Monday, 14 Syawwal 1440 / 17 June 2019

Monday, 14 Syawwal 1440 / 17 June 2019

Indramayu Waspadai Kiriman Air dari Hulu Cimanuk

Rabu 28 Feb 2018 15:53 WIB

Rep: Lilis Sri Handayani/ Red: Gita Amanda

Warga di Blok Como, Desa Pilangsari, Kecamatan Jatibarang, Kabupaten Indramayu  bergotong royong menambal rembesan sungai Cimanuk dengan menggunakan karung tanah dan pasir, Jumat (23/2).

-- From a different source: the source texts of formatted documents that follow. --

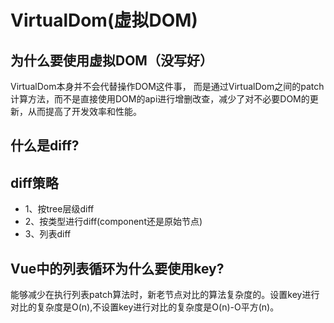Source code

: 
# VirtualDom(虚拟DOM)

## 为什么要使用虚拟DOM（没写好）
VirtualDom本身并不会代替操作DOM这件事，
而是通过VirtualDom之间的patch计算方法，而不是直接使用DOM的api进行增删改查，减少了对不必要DOM的更新，从而提高了开发效率和性能。


## 什么是diff?


## diff策略
- 1、按tree层级diff
- 2、按类型进行diff(component还是原始节点)
- 3、列表diff


## Vue中的列表循环为什么要使用key?
能够减少在执行列表patch算法时，新老节点对比的算法复杂度的。设置key进行对比的复杂度是O(n),不设置key进行对比的复杂度是O(n)-O平方(n)。


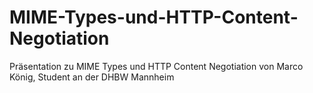# MIME-Types-und-HTTP-Content-Negotiation
Präsentation zu MIME Types und HTTP Content Negotiation
von Marco König, Student an der DHBW Mannheim
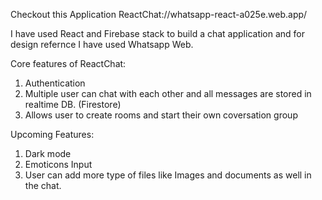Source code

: Checkout this Application ReactChat://whatsapp-react-a025e.web.app/

I have used React and Firebase stack to build a chat application and for design refernce I have used Whatsapp Web.

Core features of ReactChat:

1. Authentication
2. Multiple user can chat with each other and all messages are stored in realtime DB. (Firestore)
3. Allows user to create rooms and start their own coversation group

Upcoming Features:
1. Dark mode
2. Emoticons Input
3. User can add more type of files like Images and documents as well in the chat.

Warga di Blok Como, Desa Pilangsari, Kecamatan Jatibarang, Kabupaten Indramayu bergotong royong menambal rembesan sungai Cimanuk dengan menggunakan karung tanah dan pasir, Jumat (23/2).

Foto: Republika/Lilis Sri Handayani
Potensi banjir justru akan terjadi ketika hujan lebat mengguyur wilayah hulu Cimanuk.

REPUBLIKA.CO.ID, INDRAMAYU -- Kabupaten Indramayu hingga kini masih terus mewaspadai kiriman air dari hulu sungai Cimanuk. Sebab, kiriman air itu bisa berpotensi menimbulkan banjir di wilayah Kabupaten Indramayu yang merupakan hilir dari sungai terpanjang di Jawa Barat (Jabar) itu.

"Kalau Cimanuk di hulunya hujan lebat, maka otomatis debit air Cimanuk di Indramayu akan meningkat," ujar Kepala Pelaksana Badan Penanggulangan Bencana Daerah (BPBD) Kabupaten Indramayu, Edi Kusdiana, Rabu (28/2).

Edi mengungkapkan, hujan deras yang mengguyur wilayah Kabupaten Indramayu justru tidak akan begitu berdampak terhadap timbulnya banjir. Namun, potensi banjir justru akan terjadi ketika hujan lebat mengguyur wilayah hulu Cimanuk.

Apalagi, saat ini di sepanjang aliran Sungai Cimanuk banyak terdapat tanggul kritis. Tanggul tersebut bisa berpotensi jebol. Jika debit hulu Sungai Cimanuk tinggi, maka masyarakat Indramayu harus siaga tanggul jebol.

Edi menambahkan, saat debit sungai Cimanuk tinggi dan sempat melimpah pekan lalu, dampaknya ke pemukiman tidak terlalu dirasakan. Hanya saja di beberapa wilayah dilaporkan tanggul-tanggul mengalami rembes, seperti di Pamayahan, Panyindangan Kulon, Rambatan Wetan, dan Pilangsari.

BPBD Indramayu pun saat ini terus memantau ketinggian air di Bendung Bangkir. Pekan lalu, ketinggian muka air di Bendung Bangkir sempat menyentuh 5,8 meter. Padahal, normalnya hanya berkisar tiga meter. 

"Terkait stok logistik bencana, saat ini aman. Ada di Bulog dan Dinas Sosial setempat," tutur Edi.

Sementara itu, Bupati Indramayu Anna Sophanah berharap Balai Besar Wilayah Sungai (BBWS) Cimanuk Cisanggarung segera melakukan perbaikan tanggul kritis pada tahun ini. Sebab, kondisi tanggul kritis yang ada saat ini sudah mengkhawatirkan.

"Agar masyarakat Indramayu tidak terdampak oleh meluapnya Sungai Cimanuk," tutur Anna.